Let $\msS$ be the multiset $\small\{\overbrace{\po,…,\po}^{n_1},\;\overbrace{\pt,…,\pt}^{n_2},\;…,\;\overbrace{\vphantom 1\pc,…,\pc}^{n_c}\}$ representing one batch. In frequency representation, $\msS$ can also be written as $(\po^{n_1} \;\pt^{n_2}\; … \;\pc^{n_c})$.

The number of distinct permutations of $\msS$ is given by the multinomial: $$\left|\mfS_{\msS}\right|=\binom{n}{n_1,n_2,\dots,n_c}=\frac{n!}{n_1!\,n_2!\cdots n_c!}=n! \prod_{i=1}^c \frac1{n_i!}.$$

Question

Is there an efficient algorithm to generate two diffuse, deranged permutations $P$ and $Q$ of $\msS$ at random? (The distribution should be uniform.)

**Exercise requirements**:
1) Reproduce the passage from the permutation excerpt, starting at "The number of" and ending at "should be uniform.)".
2) The permutation excerpt gives the number of distinct permutations of the multiset as a chain of equal expressions. List each expression on the right-hand side of that chain.
3) Answer these questions from the permutation excerpt:
(a) What does the multiset represent?
(b) What gives the number of distinct permutations of the multiset?
(c) What kind of distribution should the random generation of $P$ and $Q$ have?

**Material provided**:
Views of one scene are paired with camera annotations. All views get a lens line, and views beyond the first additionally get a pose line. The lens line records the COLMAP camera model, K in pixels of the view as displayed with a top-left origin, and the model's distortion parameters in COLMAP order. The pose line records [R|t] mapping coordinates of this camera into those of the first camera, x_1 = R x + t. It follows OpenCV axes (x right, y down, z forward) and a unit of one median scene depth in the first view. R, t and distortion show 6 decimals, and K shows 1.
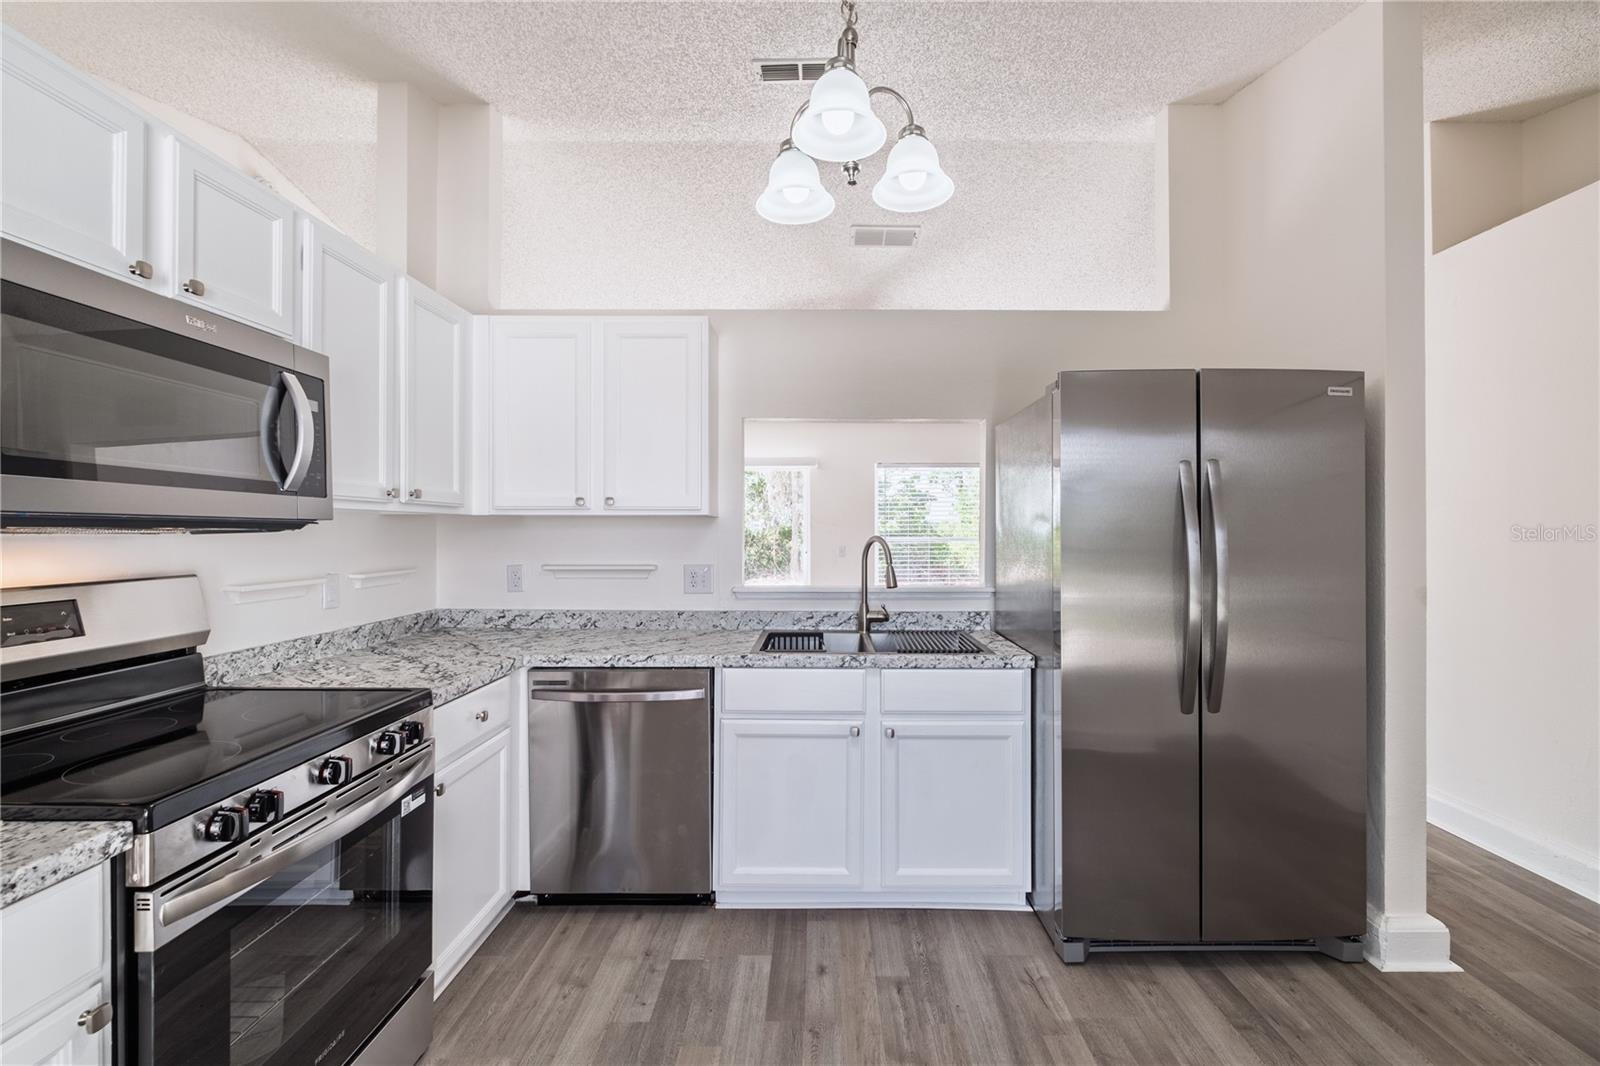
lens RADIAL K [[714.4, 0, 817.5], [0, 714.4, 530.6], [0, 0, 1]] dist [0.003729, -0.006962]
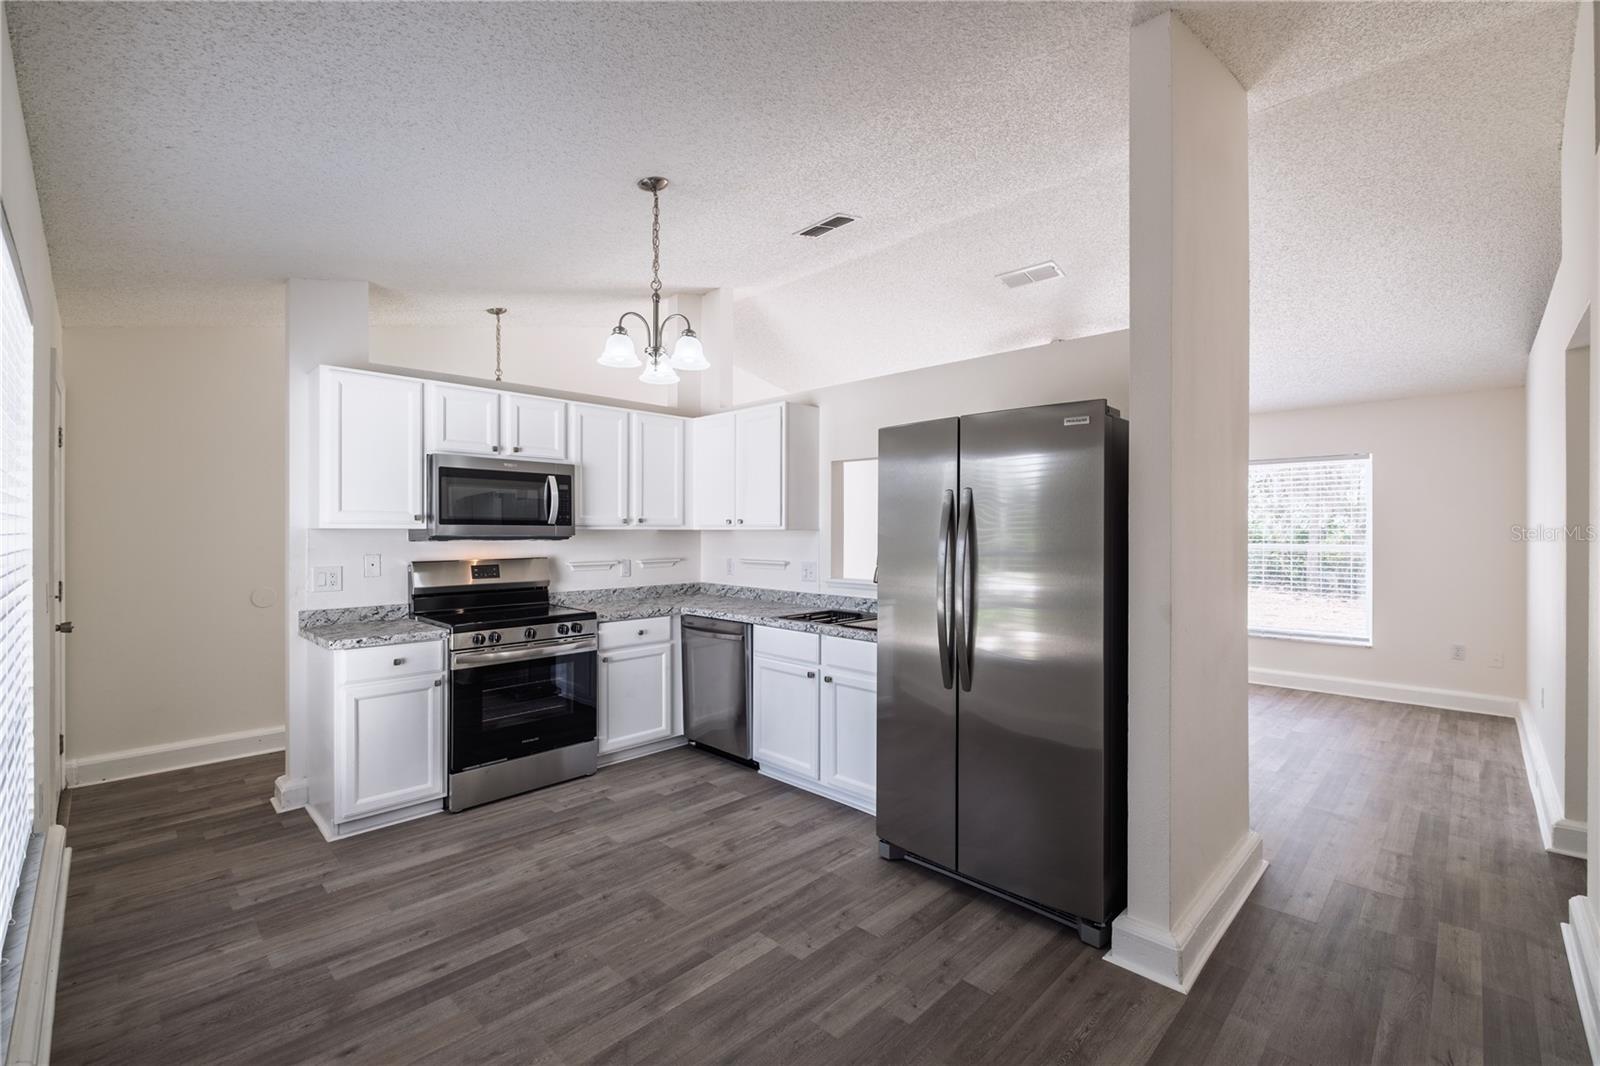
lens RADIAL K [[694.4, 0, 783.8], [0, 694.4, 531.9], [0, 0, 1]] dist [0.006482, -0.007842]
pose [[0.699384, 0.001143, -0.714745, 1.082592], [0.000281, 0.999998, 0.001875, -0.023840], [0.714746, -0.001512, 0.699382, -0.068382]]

==

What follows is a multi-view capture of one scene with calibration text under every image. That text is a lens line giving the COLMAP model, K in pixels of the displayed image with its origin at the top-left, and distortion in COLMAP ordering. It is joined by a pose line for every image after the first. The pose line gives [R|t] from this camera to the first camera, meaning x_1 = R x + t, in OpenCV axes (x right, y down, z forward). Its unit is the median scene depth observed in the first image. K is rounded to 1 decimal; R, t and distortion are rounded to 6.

**Response list**:
1)
The number of distinct permutations of $\msS$ is given by the multinomial: $$\left|\mfS_{\msS}\right|=\binom{n}{n_1,n_2,\dots,n_c}=\frac{n!}{n_1!\,n_2!\cdots n_c!}=n! \prod_{i=1}^c \frac1{n_i!}.$$

Question

Is there an efficient algorithm to generate two diffuse, deranged permutations $P$ and $Q$ of $\msS$ at random? (The distribution should be uniform.)

2)
- $\binom{n}{n_1,n_2,\dots,n_c}$
- $\frac{n!}{n_1!\,n_2!\cdots n_c!}$
- $n! \prod_{i=1}^c \frac1{n_i!}$

3)
(a) One batch.
(b) The multinomial.
(c) A uniform distribution.